Le sujet appelle le candidat à s’interroger sur les différentes formes d’argumentation auxquelles recourent les écrivains pour dénoncer les préjugés et les travers de société. Les textes du corpus proposent deux scènes de théâtre (un dialogue à visée argumentative et un discours monologué explicatif) ainsi qu’une page de roman avec un autre dialogue à visée argumentative. Point commun aux trois extraits : ils s’inscrivent dans la pure critique sociale. On propose ainsi plusieurs pistes de réflexion.
- De la question générique et des formes de discours dépendent la validité de la thèse défendue et des moyens de convaincre et persuader. On s’attend à ce que l’élève cite et exploite l’apologue (Les Fables de La Fontaine, les contes de Voltaire, l’extrait de Renée Mauperin proposé dans le corpus où le fils cherche à persuader sa mère de son refus d’épouser la jeune fille promise.) Par la forme dialoguée dans la fiction, la dénonciation du mariage arrangé peut avoir un plus grand impact sur le lecteur. De nombreux autres textes connus des élèves peuvent être exploités telle La controverse de Valladolid.

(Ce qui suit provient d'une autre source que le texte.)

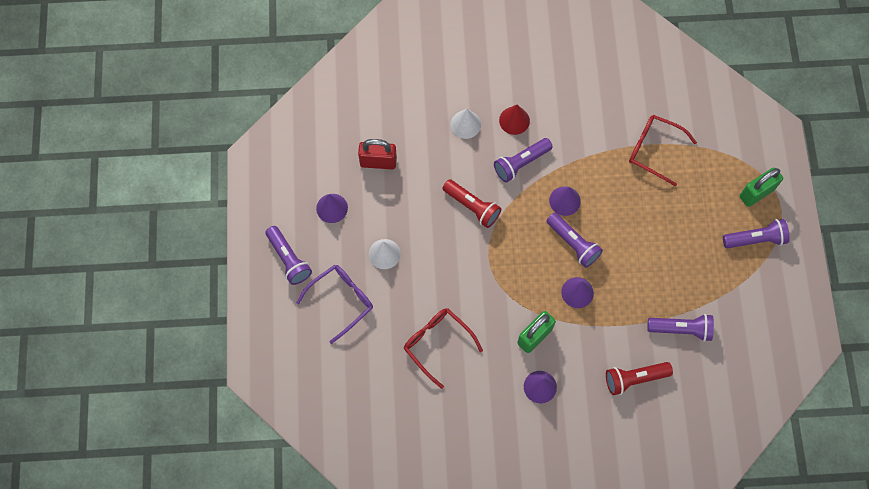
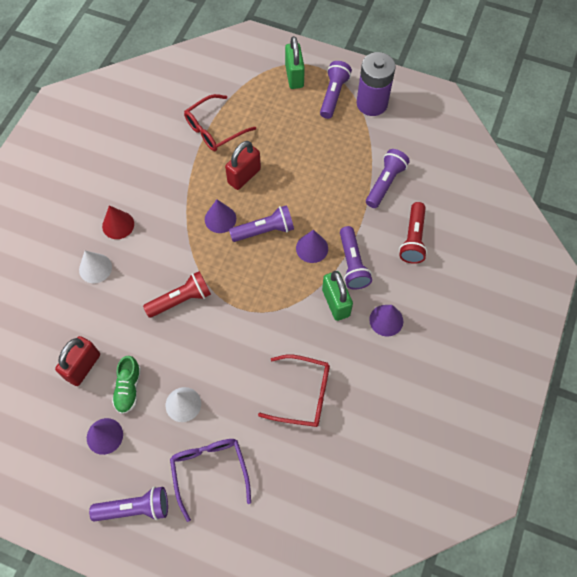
camera: 65 degrees left, 5 degrees down
red glasses [404,308,483,389] -> red glasses turned 150 degrees counterclockwise [258,355,330,427]
purple flashlight [494,138,553,183] -> purple flashlight moved to [340,226,372,290]
none -> green shoe [112,356,141,414]
none -> red padlock [225,141,261,190]
none -> purple battery [357,52,396,116]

- L’utilisation de l’ironie et du registre comique au théâtre constitue d’excellents moyens pour persuader le lecteur ou le spectateur du bien-fondé d’une thèse à défendre ou à réfuter. Dans l’extrait de La double inconstance, le jeu comique entre Arlequin et Trivelin n’empêche pas la pertinence du valet pour contrer une proposition qui lui déplaît ; de même dans l’extrait des Règles du savoir-vivre, on relève par la double énonciation l’ironie de l’auteur pour moquer des pratiques discutables : le mariage bourgeois.
Parallèle qu’on peut faire avec plusieurs comédies de Molière sur la critique sociale.
Tant dans les pièces de théâtre que dans les œuvres de fiction à visée argumentative que l’élève a lues ou étudiées sous forme d’extraits, on associe le divertissement, le plaisir de la lecture à la réflexion sérieuse. Le choix de la forme est donc capital.


- On attend de l’élève qu’il propose aussi une contre-argumentation dans laquelle l’essai, par exemple, peut apparaître comme une forme d’écriture univoque où le souci de la rigueur de la démonstration l’emporte sur des considérations plus littéraires. L’élève peut ainsi établir des parallèles avec des œuvres étudiées ou des textes lus dans l’objet d’étude sur l’argumentation (Montaigne, Pascal, certains textes de Rousseau ou le dictionnaire philosophique de Voltaire, par exemple) constitueront d’excellentes références. Certains sujets et débats de société exigent la rigueur scientifique pour convaincre aussi.



Remarques sur l’invention :


On insiste sur la force du dialogue pour convaincre et persuader. Tous les registres sont possibles par ailleurs. Les points à valoriser :
- Comment le débat s’inscrit dans un échange d’arguments contradictoires.
- La pertinence des exemples et des références aux textes.
- L’utilisation des registres.
- L’aisance du discours, la prise en compte du contradicteur, la qualité du raisonnement.